On Fri, Mar 11, 2016 at 06:16:36PM -0700, Toshi Kani wrote:
> On Fri, 2016-03-11 at 15:34 -0800, Luis R. Rodriguez wrote:
> > On Fri, Mar 11, 2016 at 3:56 PM, Toshi Kani <toshi.kani@hpe.com> wrote:
> > > On Fri, 2016-03-11 at 23:17 +0100, Luis R. Rodriguez wrote:
> > > > On Fri, Mar 11, 2016 at 11:57:12AM -0700, Toshi Kani wrote:
> > > > > On Fri, 2016-03-11 at 10:24 +0100, Borislav Petkov wrote:
> > > > > > On Thu, Mar 10, 2016 at 09:45:46PM -0700, Toshi Kani wrote:
> > > > > > > MTRR manages PAT initialization as it implements a rendezvous
> > > > > > > handler that initializes PAT as part of MTRR initialization.
>  :
> > > > > 
> > > > > No, it does not fix it. The problem in this particular case, i.e.
> > > > > MTRR disabled by its MSR, is that mtrr_bp_init() calls pat_init()
> > > > > (as PAT enabled) and initializes PAT on BSP. After APs are
> > > > > launched, we need the MTRR's rendezvous handler to initialize PAT
> > > > > on APs to be consistent with BSP. However, MTRR rendezvous handler
> > > > > is no-op since MTRR is disabled.
> > > > 
> > > > This seems like a hack on enabling PAT through MTRR code, can we have
> > > > a PAT rendezvous handler on its own, or provide a generic rendezvous
> > > > handler that lets you deal with whatever interfaces need setup.
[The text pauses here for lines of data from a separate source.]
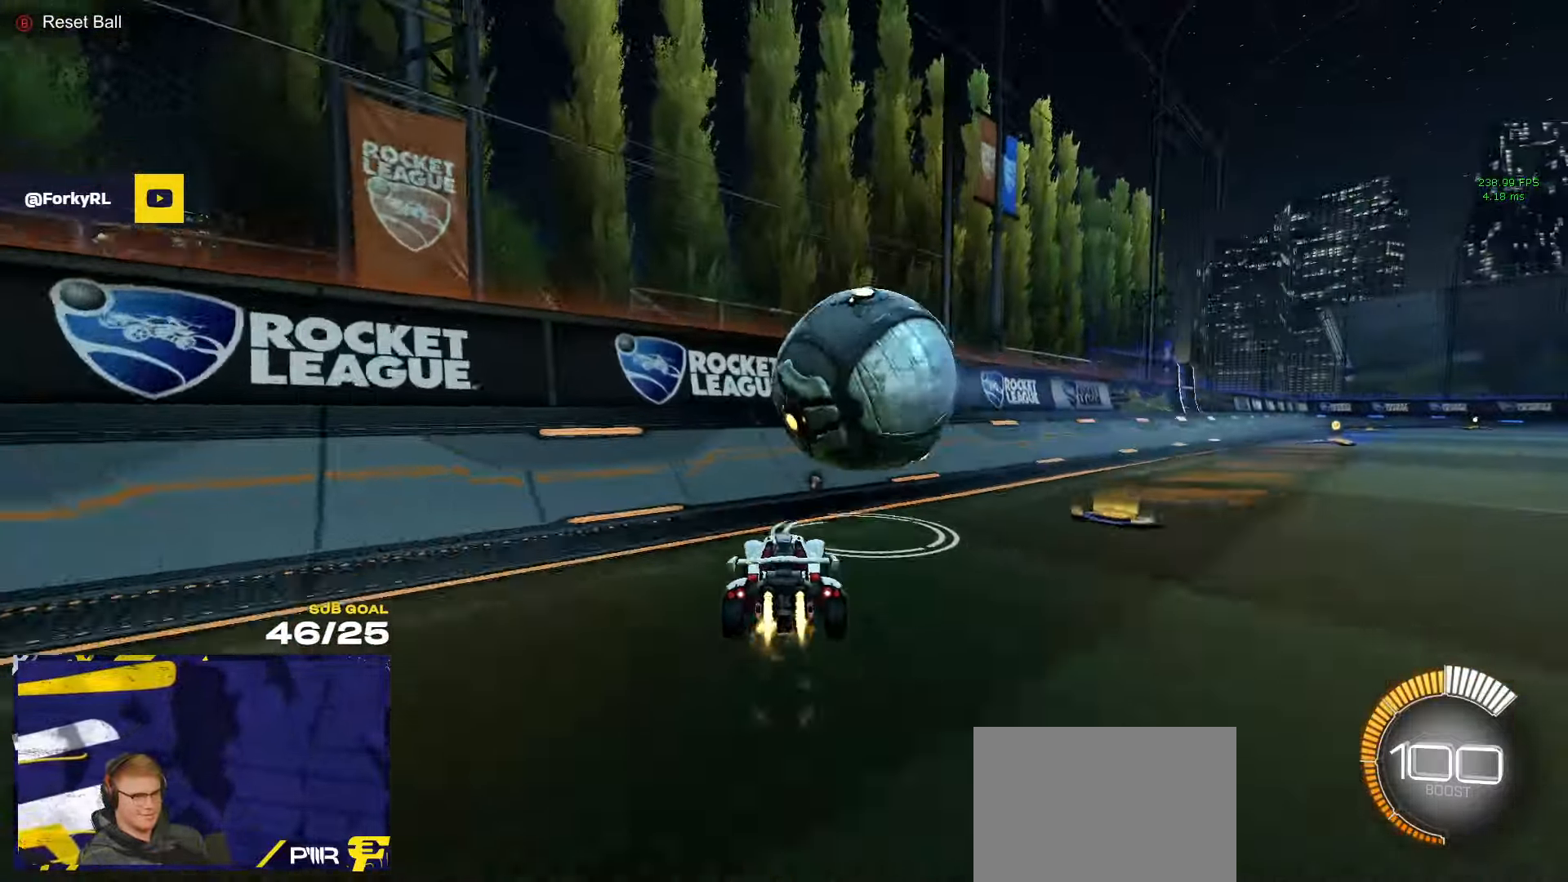
{"buttons": ["L2"], "left_stick": "center", "right_stick": "center", "events": [[66, "Y", "down"], [150, "Y", "up"], [216, "R1", "up"], [216, "R2", "down"], [266, "R2", "up"], [350, "L2", "down"]]}
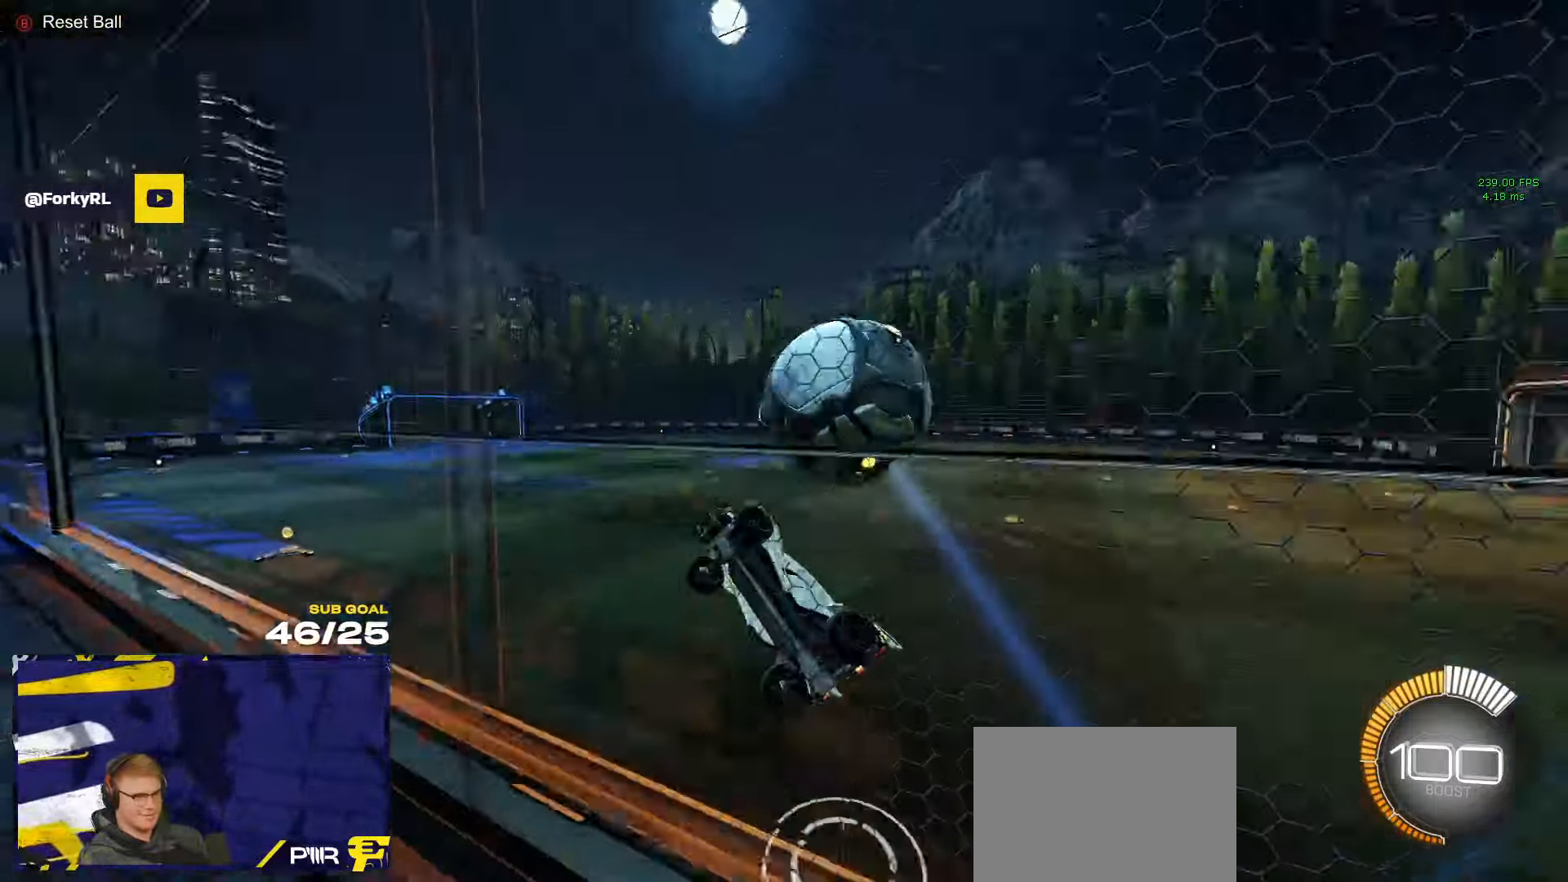
{"buttons": ["R1"], "left_stick": "up-left", "right_stick": "center", "events": [[50, "A", "down"], [83, "left_stick", "down-left"], [100, "L2", "up"], [166, "R1", "down"], [200, "L3", "down"], [216, "left_stick", "left"], [250, "A", "up"], [316, "R1", "up"], [400, "R1", "down"], [400, "left_stick", "up-left"], [450, "L3", "up"]]}
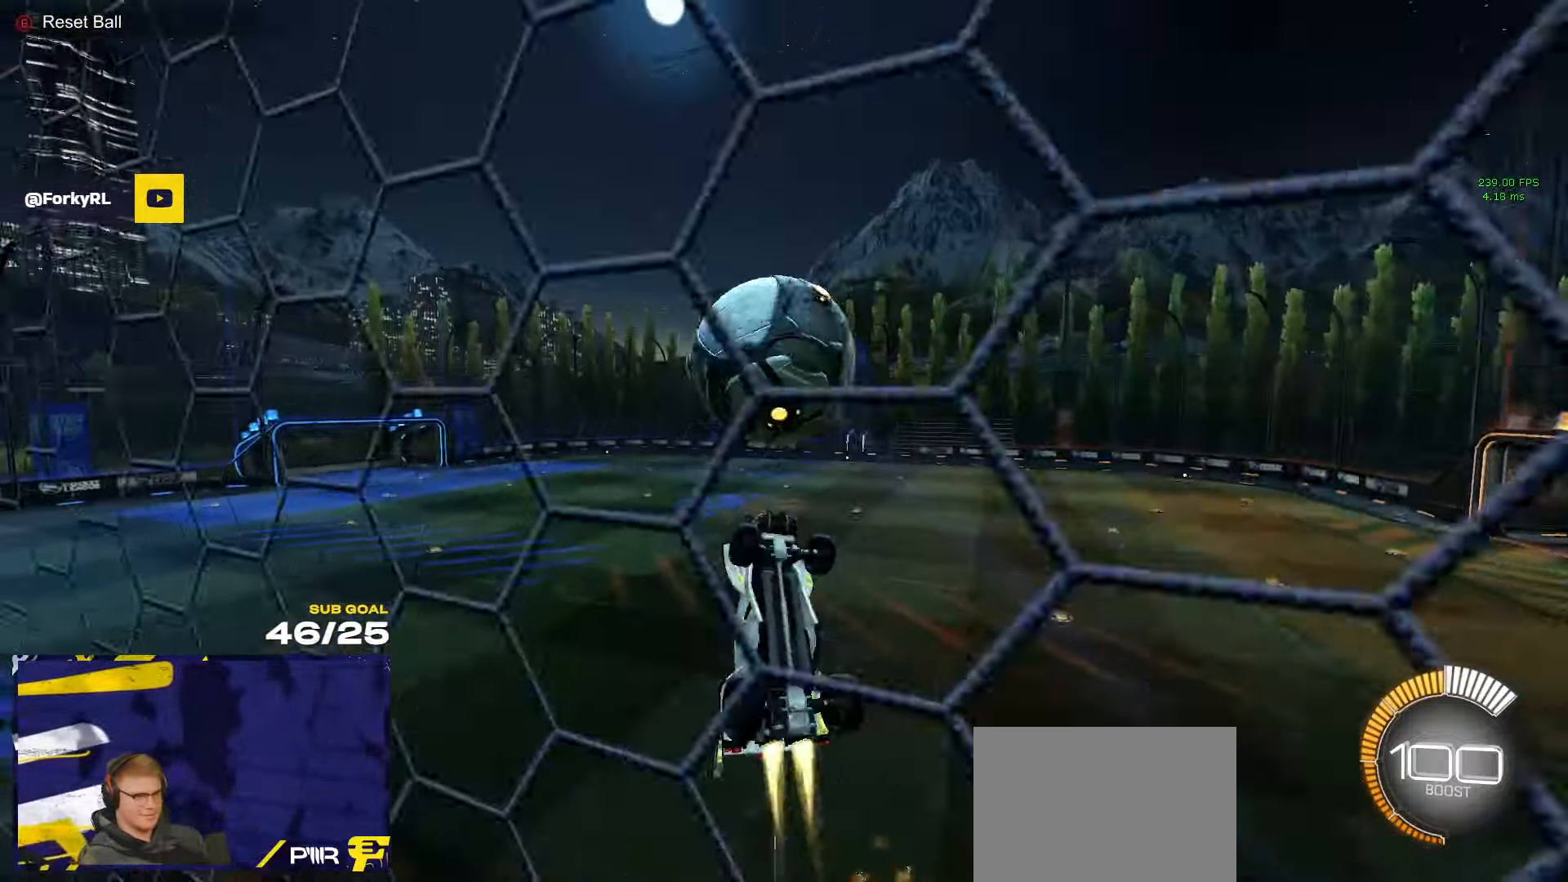
{"buttons": [], "left_stick": "down", "right_stick": "center", "events": [[250, "L1", "down"], [300, "R1", "up"], [350, "L1", "up"], [350, "left_stick", "down-left"], [500, "left_stick", "down"]]}
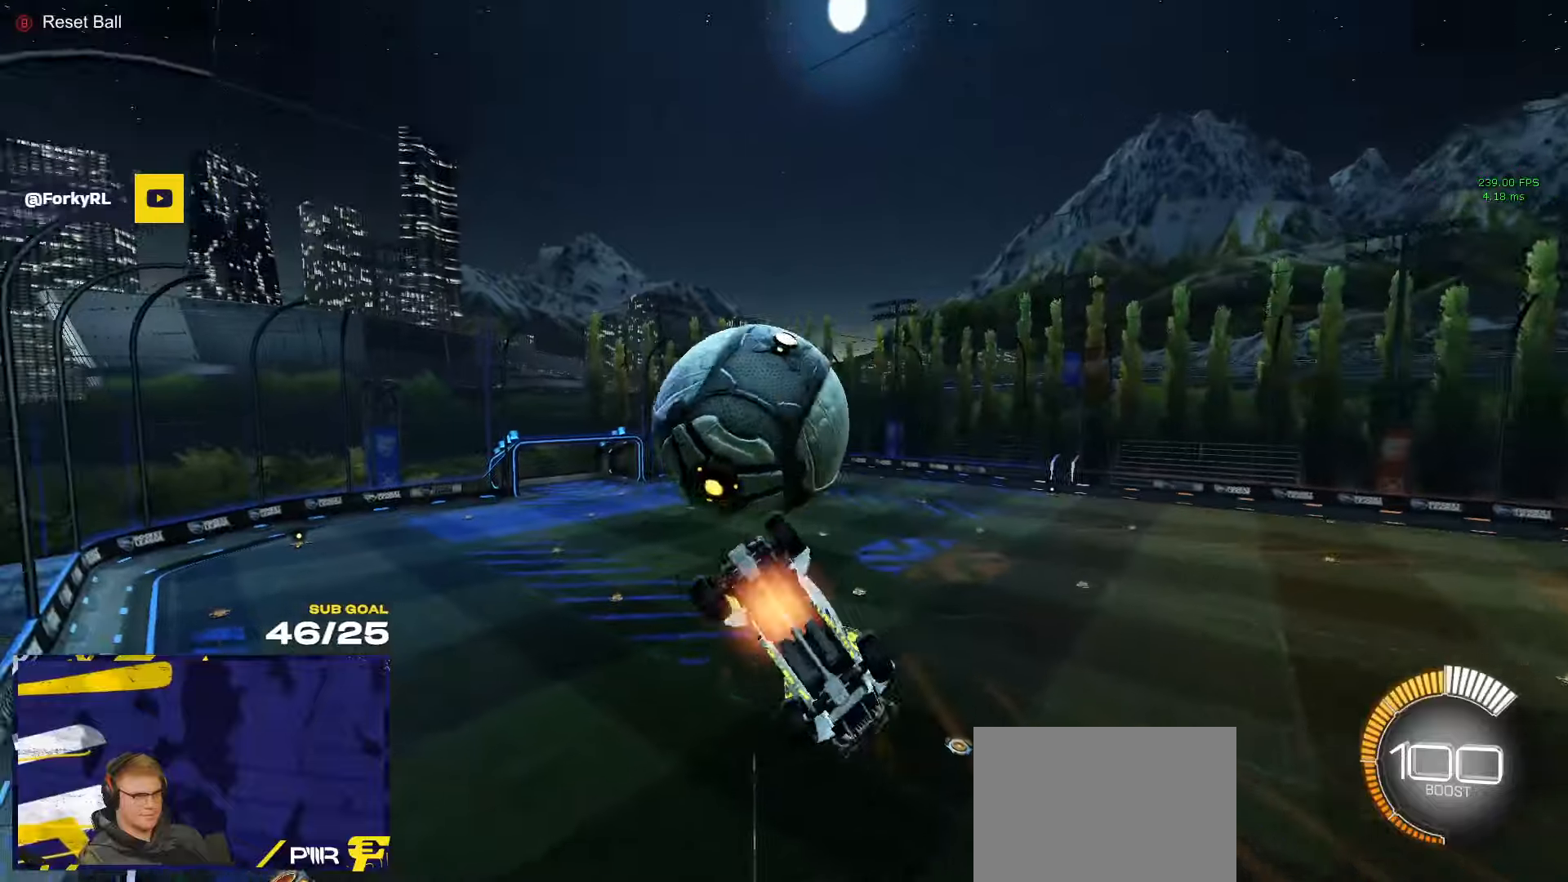
{"buttons": ["L1"], "left_stick": "up-left", "right_stick": "center", "events": [[17, "A", "down"], [333, "A", "up"], [333, "L1", "down"], [333, "left_stick", "up-left"]]}
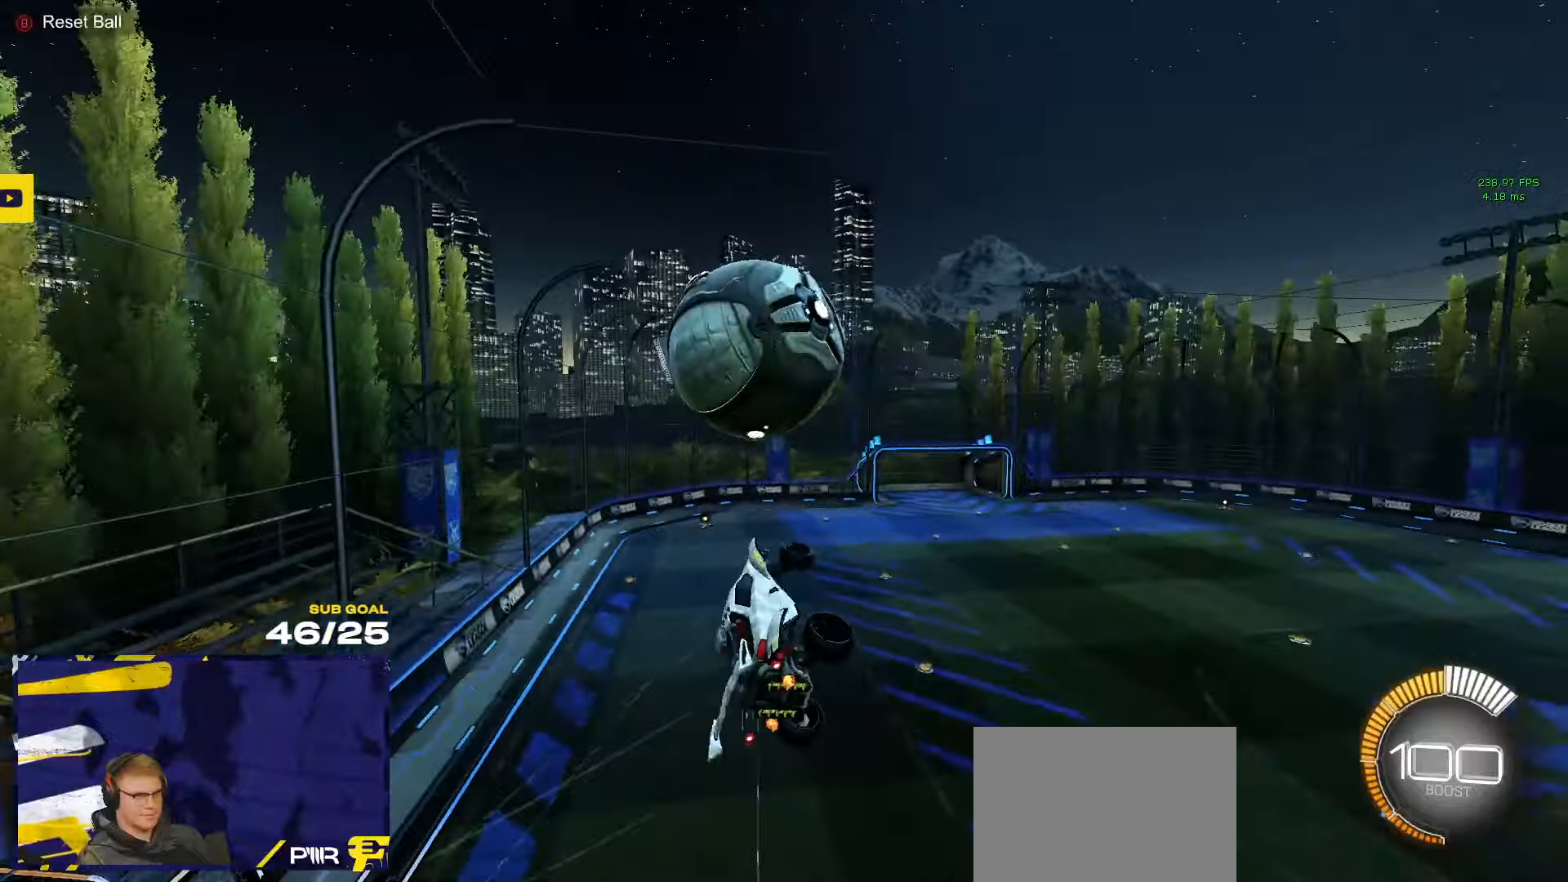
{"buttons": ["L3"], "left_stick": "down", "right_stick": "center", "events": [[17, "R1", "down"], [50, "L1", "up"], [83, "L3", "down"], [83, "left_stick", "up"], [183, "left_stick", "up-right"], [367, "R1", "up"], [450, "left_stick", "down"]]}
Then
> > > > conflicts can just be negotiated early.
> > > 
> > > The MTRR code can be enhanced so that the rendezvous handler can handle
> > > MTRR and PAT state independently.  I noted this case as (*) in the
> > > table of this patch description.  This is a separate item, however.
> > > 
> > > MTRR calling PAT was not a hack (as I suppose we did not have VMs at
> > > that time), although this can surely be improved.  As Intel SDM state
> > > below, both MTRR and PAT require the same procedure, and the PAT
> > > initialization sequence is defined in the MTRR section.
> > > 
> > > ===
> > > 11.12.4 Programming the PAT
> > >  :
> > > The operating system is responsible for insuring that changes to a PAT
> > > entry occur in a manner that maintains the consistency of the processor
> > > caches and translation lookaside buffers (TLB). This is accomplished by
> > > following the procedure as specified in Section 11.11.8, “MTRR
> > > Considerations in MP Systems,” for changing the value of an MTRR in a
> > > multiple processor system. It requires a specific sequence of
> > > operations that includes flushing the processors caches and TLBs.
> > > ===
> > > 
> > > > What I'm after is seeing if we can ultimately disable MTRR on kernel
> > > > code but still have PAT enabled. I realize you've mentioned BIOS code
> > > > may use some MTRR setup code but this is only true for some systems.
> > > > I know for a fact Xen cannot use MTRR, it seems qemu32 does not
> > > > enable
> > > > it either. So why not have the ability to skip through its set up ?
> > > 
> > > MTRR support has two meanings:
> > >  1) The kernel keeps the MTRR setup by BIOS.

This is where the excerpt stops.